_DESCRIPTION OF THE TASK_. The records that follow are to be repeated exactly, with no pictures carried over.

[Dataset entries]
○ ○ ○
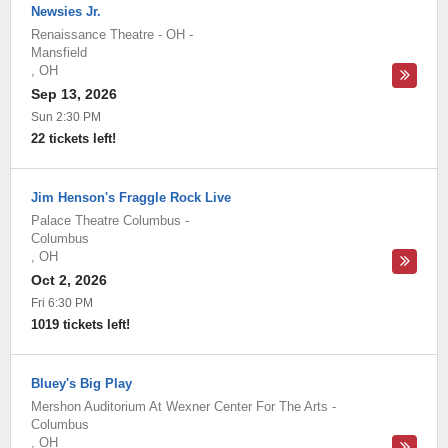
Newsies Jr.
Renaissance Theatre - OH
-
Mansfield
,
OH
Sep 13, 2026
Sun 2:30 PM
22 tickets left!
Jim Henson's Fraggle Rock Live
Palace Theatre Columbus
-
Columbus
,
OH
Oct 2, 2026
Fri 6:30 PM
1019 tickets left!
Bluey's Big Play
Mershon Auditorium At Wexner Center For The Arts
-
Columbus
,
OH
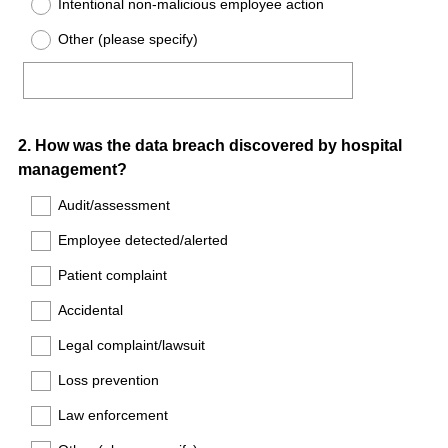
Intentional non-malicious employee action
Other (please specify)
Question
2
.
How was the data breach discovered by hospital
management?
Title
Audit/assessment
Employee detected/alerted
Patient complaint
Accidental
Legal complaint/lawsuit
Loss prevention
Law enforcement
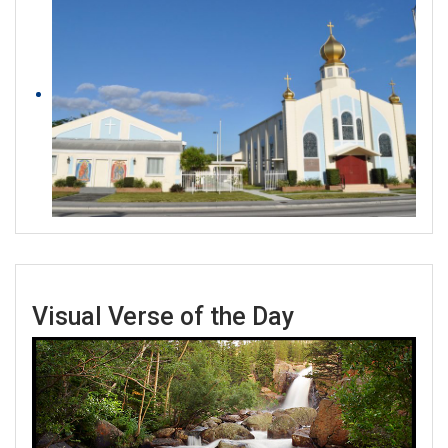
Visual Verse of the Day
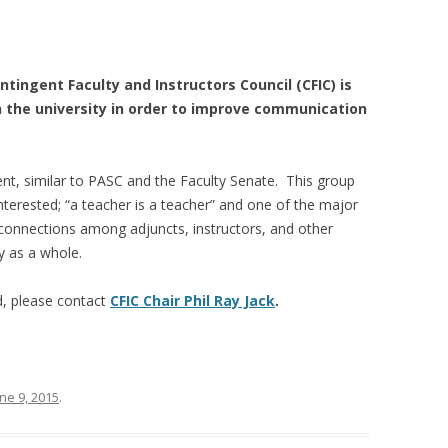
tingent Faculty and Instructors Council (CFIC) is
h the university in order to improve communication
ent, similar to PASC and the Faculty Senate. This group
terested; “a teacher is a teacher” and one of the major
ld connections among adjuncts, instructors, and other
ty as a whole.
d, please contact
CFIC Chair Phil Ray Jack
.
ne 9, 2015
.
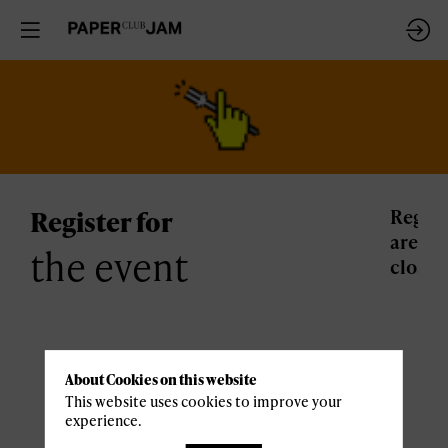
Register for
Regist
are
the event
closed
Practical
About Cookies on this website
This website uses cookies to improve your
informations
experience.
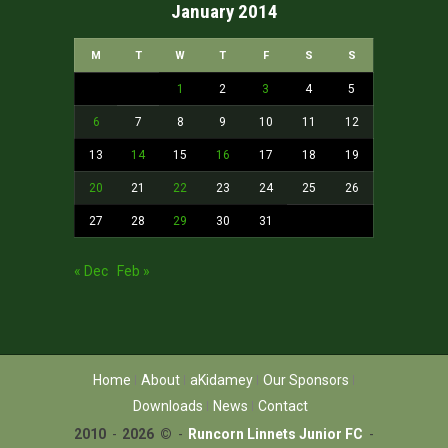
January 2014
M
T
W
T
F
S
S
1
2
3
4
5
6
7
8
9
10
11
12
13
14
15
16
17
18
19
20
21
22
23
24
25
26
27
28
29
30
31
« Dec
Feb »
Home
About
aKidamey
Our Sponsors
Downloads
News
Contact
2010
-
2026 ©
-
Runcorn Linnets Junior FC
-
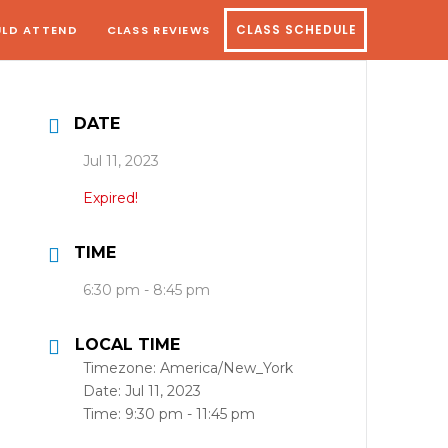
LD ATTEND
CLASS REVIEWS
CLASS SCHEDULE
DATE
Jul 11, 2023
Expired!
TIME
6:30 pm - 8:45 pm
LOCAL TIME
Timezone:
America/New_York
Date:
Jul 11, 2023
Time:
9:30 pm - 11:45 pm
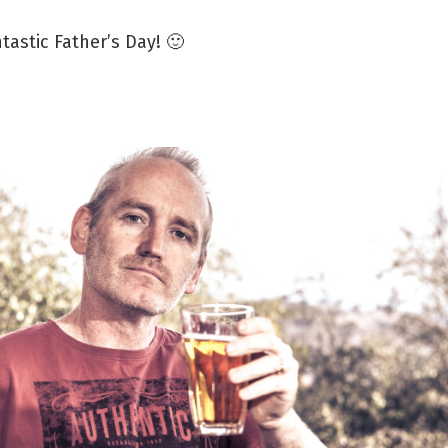
tastic Father’s Day! 🙂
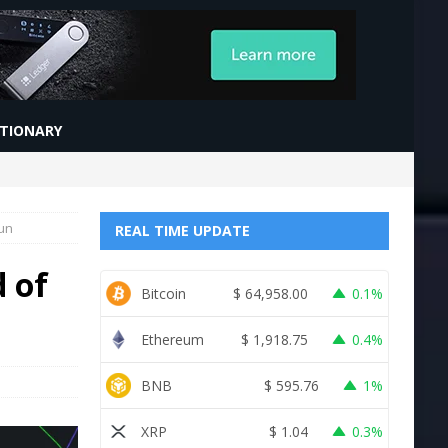
CTIONARY
Run
REAL TIME UPDATE
d of
Bitcoin
$
64,958.00
0.1%
Ethereum
$
1,918.75
0.4%
BNB
$
595.76
1%
XRP
$
1.04
0.3%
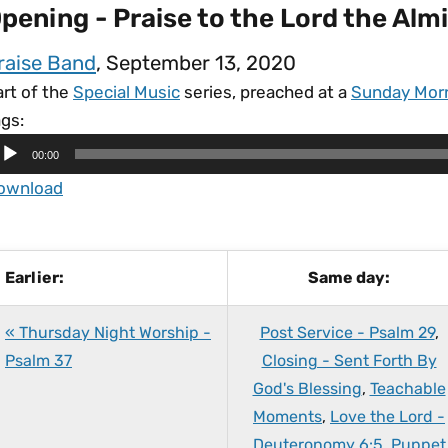
pening - Praise to the Lord the Al
raise Band
, September 13, 2020
art of the
Special Music
series, preached at a
Sunday Mor
gs:
00:00
ownload
Earlier:
Same day:
« Thursday Night Worship -
Post Service - Psalm 29
,
Psalm 37
Closing - Sent Forth By
God's Blessing
,
Teachable
Moments
,
Love the Lord -
Deuteronomy 6:5
,
Puppet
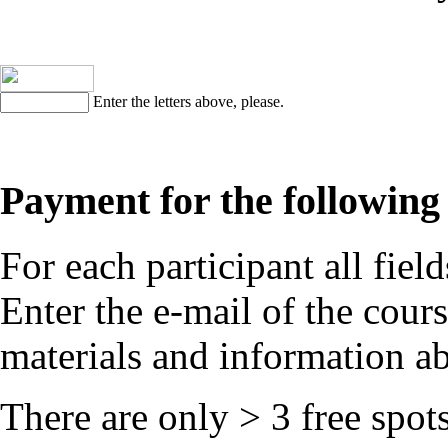
Enter the letters above, please.
Payment for the following 
For each participant all field
Enter the e-mail of the cours
materials and information ab
There are only
> 3
free spots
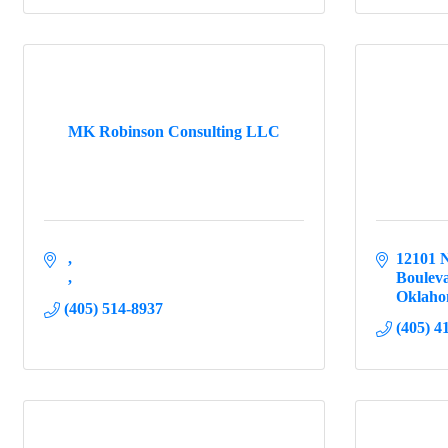
MK Robinson Consulting LLC
12101 
Boulev
Oklaho
(405) 514-8937
(405) 4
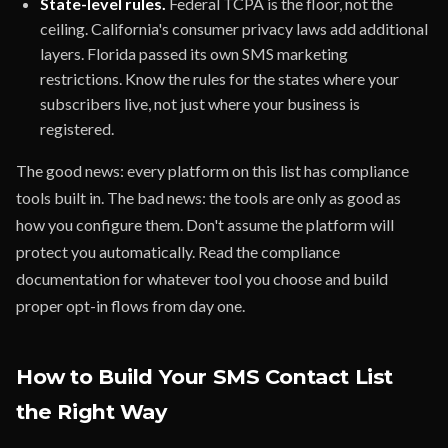
State-level rules.
Federal TCPA is the floor, not the
ceiling. California's consumer privacy laws add additional
layers. Florida passed its own SMS marketing
restrictions. Know the rules for the states where your
subscribers live, not just where your business is
registered.
The good news: every platform on this list has compliance
tools built in. The bad news: the tools are only as good as
how you configure them. Don't assume the platform will
protect you automatically. Read the compliance
documentation for whatever tool you choose and build
proper opt-in flows from day one.
How to Build Your SMS Contact List
the Right Way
○ ○ ○
_SOLUTION FOR THIS EXERCISE_.
Newsies Jr.
Renaissance Theatre - OH
-
Mansfield
,
OH
Sep 13, 2026
Sun 2:30 PM
22 tickets left!
Jim Henson's Fraggle Rock Live
Palace Theatre Columbus
-
Columbus
,
OH
Oct 2, 2026
Fri 6:30 PM
1019 tickets left!
Bluey's Big Play
Mershon Auditorium At Wexner Center For The Arts
-
Columbus
,
OH
Intentional non-malicious employee action
Other (please specify)
Question
2
.
How was the data breach discovered by hospital
management?
Title
Audit/assessment
Employee detected/alerted
Patient complaint
Accidental
Legal complaint/lawsuit
Loss prevention
Law enforcement
Visual Verse of the Day
tingent Faculty and Instructors Council (CFIC) is
h the university in order to improve communication
ent, similar to PASC and the Faculty Senate. This group
terested; “a teacher is a teacher” and one of the major
ld connections among adjuncts, instructors, and other
ty as a whole.
d, please contact
CFIC Chair Phil Ray Jack
.
ne 9, 2015
.
Register for
Regist
are
the event
closed
Practical
About Cookies on this website
This website uses cookies to improve your
informations
experience.
January 2014
M
T
W
T
F
S
S
1
2
3
4
5
6
7
8
9
10
11
12
13
14
15
16
17
18
19
20
21
22
23
24
25
26
27
28
29
30
31
« Dec
Feb »
Home
About
aKidamey
Our Sponsors
Downloads
News
Contact
2010
-
2026 ©
-
Runcorn Linnets Junior FC
-
LD ATTEND
CLASS REVIEWS
CLASS SCHEDULE
DATE
Jul 11, 2023
Expired!
TIME
6:30 pm - 8:45 pm
LOCAL TIME
Timezone:
America/New_York
Date:
Jul 11, 2023
Time:
9:30 pm - 11:45 pm
tastic Father’s Day! 🙂
CTIONARY
Run
REAL TIME UPDATE
d of
Bitcoin
$
64,958.00
0.1%
Ethereum
$
1,918.75
0.4%
BNB
$
595.76
1%
XRP
$
1.04
0.3%
pening - Praise to the Lord the Al
raise Band
, September 13, 2020
art of the
Special Music
series, preached at a
Sunday Mor
gs:
00:00
ownload
Earlier:
Same day:
« Thursday Night Worship -
Post Service - Psalm 29
,
Psalm 37
Closing - Sent Forth By
God's Blessing
,
Teachable
Moments
,
Love the Lord -
Deuteronomy 6:5
,
Puppet
Enter the letters above, please.
Payment for the following 
For each participant all field
Enter the e-mail of the cours
materials and information ab
There are only
> 3
free spots
MK Robinson Consulting LLC
12101 
Boulev
Oklaho
(405) 514-8937
(405) 4
State-level rules.
Federal TCPA is the floor, not the
ceiling. California's consumer privacy laws add additional
layers. Florida passed its own SMS marketing
restrictions. Know the rules for the states where your
subscribers live, not just where your business is
registered.
The good news: every platform on this list has compliance
tools built in. The bad news: the tools are only as good as
how you configure them. Don't assume the platform will
protect you automatically. Read the compliance
documentation for whatever tool you choose and build
proper opt-in flows from day one.
How to Build Your SMS Contact List
the Right Way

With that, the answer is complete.